Improved citation/reference extraction accuracy by ~40% by combining deterministic parsing with a targeted LLM cleanup/extraction step, plus normalization/deduplication to reduce noisy variants of the same reference.
Implemented Scholar-style metadata enrichment so documents become more complete and references become more resolvable even when the PDF is messy or missing key fields.
Delivered a scalable ingestion workflow: PDFs stored durably in S3, structured results stored in Postgres, caching/metrics via Redis/RedisTimeSeries, and async processing so heavy work doesn’t block the API.
Coordinated system design and integration across a multi-person capstone environment, ensuring consistent deployment and predictable behavior across services.
What I'd do next
Make reference resolution more ‘entity-based’: add a canonical paper identity layer (DOI/arXiv/semantic fingerprinting) so references map to a single truth even when formatting differs wildly. This would make citation graphs and analytics significantly more reliable.
Improve observability and quality metrics: expand RedisTimeSeries/telemetry into a full pipeline dashboard that tracks per-stage failure rates, extraction confidence, and ‘where the pipeline breaks’ by PDF type/publisher to guide targeted improvements.

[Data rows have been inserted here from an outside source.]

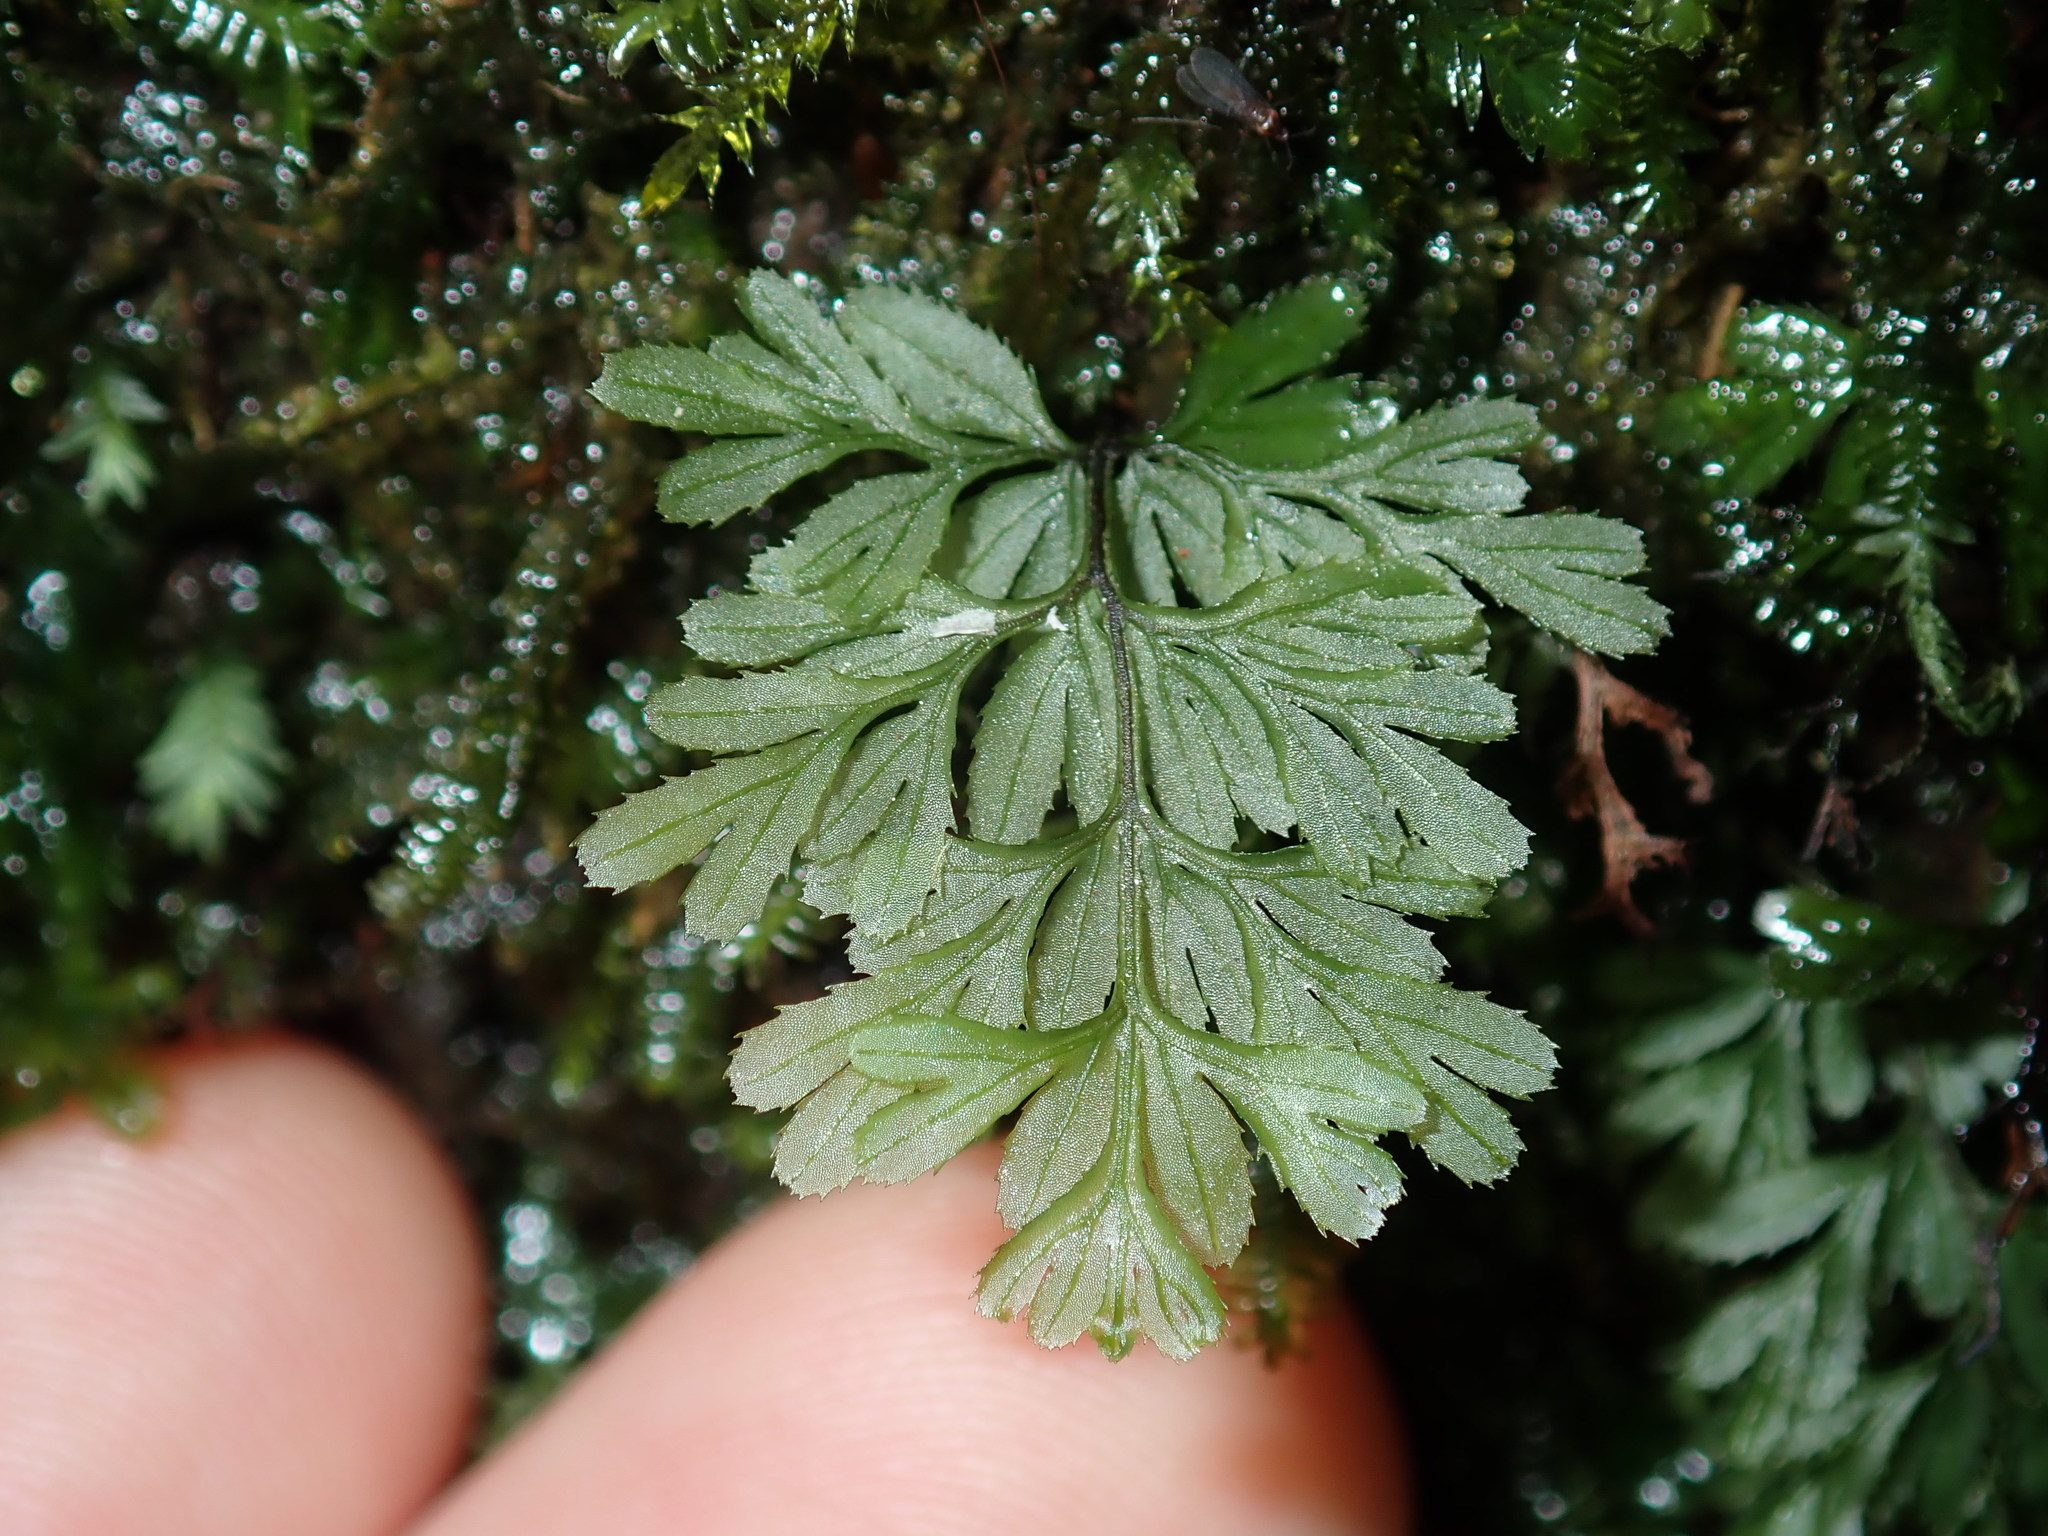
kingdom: Plantae
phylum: Tracheophyta
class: Polypodiopsida
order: Hymenophyllales
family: Hymenophyllaceae
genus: Hymenophyllum
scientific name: Hymenophyllum cupressiforme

Add human-in-the-loop correction: a lightweight UI to edit/confirm extracted references/metadata, then feed corrections back into the system (rules tuning + model prompts) so the platform improves over time with real usage.
Harden enrichment: broaden coverage beyond Scholar-style scraping by adding additional resolvers (venue pages, open metadata sources, fallback heuristics), with rate limiting and caching so enrichment scales safely.
Turn structured data into user-facing workflows: semantic search over extracted sections/references, ‘related works’ discovery, and citation-quality scoring that explains *why* a citation is relevant (not just a score).